Top of EXTRACTED RECORDS

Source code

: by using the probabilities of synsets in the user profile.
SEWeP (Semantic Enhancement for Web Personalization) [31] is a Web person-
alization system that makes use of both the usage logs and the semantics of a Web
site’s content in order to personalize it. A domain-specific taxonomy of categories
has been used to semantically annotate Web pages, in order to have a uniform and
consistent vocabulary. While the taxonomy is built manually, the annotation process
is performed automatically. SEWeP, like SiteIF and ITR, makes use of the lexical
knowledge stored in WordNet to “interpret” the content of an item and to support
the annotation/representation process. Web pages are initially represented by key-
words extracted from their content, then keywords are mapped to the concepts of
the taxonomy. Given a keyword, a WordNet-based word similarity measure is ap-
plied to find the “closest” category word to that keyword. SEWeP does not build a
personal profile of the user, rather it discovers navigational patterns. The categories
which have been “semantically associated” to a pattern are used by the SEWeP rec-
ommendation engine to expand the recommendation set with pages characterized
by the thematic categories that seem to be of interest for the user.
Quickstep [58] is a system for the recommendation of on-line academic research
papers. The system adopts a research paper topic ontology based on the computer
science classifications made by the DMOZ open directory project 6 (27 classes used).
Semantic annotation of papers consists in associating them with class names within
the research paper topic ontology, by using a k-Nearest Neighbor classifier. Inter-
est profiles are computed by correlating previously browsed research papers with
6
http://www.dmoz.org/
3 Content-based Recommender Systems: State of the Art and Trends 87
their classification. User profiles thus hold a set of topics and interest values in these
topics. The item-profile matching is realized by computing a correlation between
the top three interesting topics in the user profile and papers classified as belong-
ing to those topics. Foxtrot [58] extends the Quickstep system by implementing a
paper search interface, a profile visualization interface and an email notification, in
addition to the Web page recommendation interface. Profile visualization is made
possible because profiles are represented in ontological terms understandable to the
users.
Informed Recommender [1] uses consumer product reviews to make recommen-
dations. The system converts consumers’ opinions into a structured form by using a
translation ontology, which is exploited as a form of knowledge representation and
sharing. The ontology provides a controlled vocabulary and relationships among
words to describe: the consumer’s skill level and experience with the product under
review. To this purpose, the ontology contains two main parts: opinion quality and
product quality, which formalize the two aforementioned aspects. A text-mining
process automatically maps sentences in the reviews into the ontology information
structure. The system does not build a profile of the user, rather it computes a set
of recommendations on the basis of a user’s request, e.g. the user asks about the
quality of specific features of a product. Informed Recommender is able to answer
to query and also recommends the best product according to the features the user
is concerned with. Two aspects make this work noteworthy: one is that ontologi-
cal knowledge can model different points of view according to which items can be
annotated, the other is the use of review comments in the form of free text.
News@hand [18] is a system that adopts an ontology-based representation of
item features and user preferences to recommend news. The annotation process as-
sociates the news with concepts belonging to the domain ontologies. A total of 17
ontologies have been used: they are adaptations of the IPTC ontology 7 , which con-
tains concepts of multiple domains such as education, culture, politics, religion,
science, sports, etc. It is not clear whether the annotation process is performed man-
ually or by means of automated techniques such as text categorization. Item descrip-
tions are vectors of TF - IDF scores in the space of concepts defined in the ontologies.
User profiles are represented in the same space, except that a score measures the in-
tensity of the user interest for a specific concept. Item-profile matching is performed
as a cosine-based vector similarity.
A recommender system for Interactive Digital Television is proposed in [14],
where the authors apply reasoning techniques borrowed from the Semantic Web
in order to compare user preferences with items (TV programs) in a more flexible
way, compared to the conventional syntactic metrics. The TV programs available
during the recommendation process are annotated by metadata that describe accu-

Bottom of EXTRACTED RECORDS

**PROBLEM STATEMENT**
Rewrite the material from the line with "the user profile." through the line with "site’s content in", putting "access logs" in place of "usage logs" and changing nothing else.

**WRITTEN SOLUTION**
: by using the probabilities of synsets in the user profile.
SEWeP (Semantic Enhancement for Web Personalization) [31] is a Web person-
alization system that makes use of both the access logs and the semantics of a Web
site’s content in order to personalize it. A domain-specific taxonomy of categories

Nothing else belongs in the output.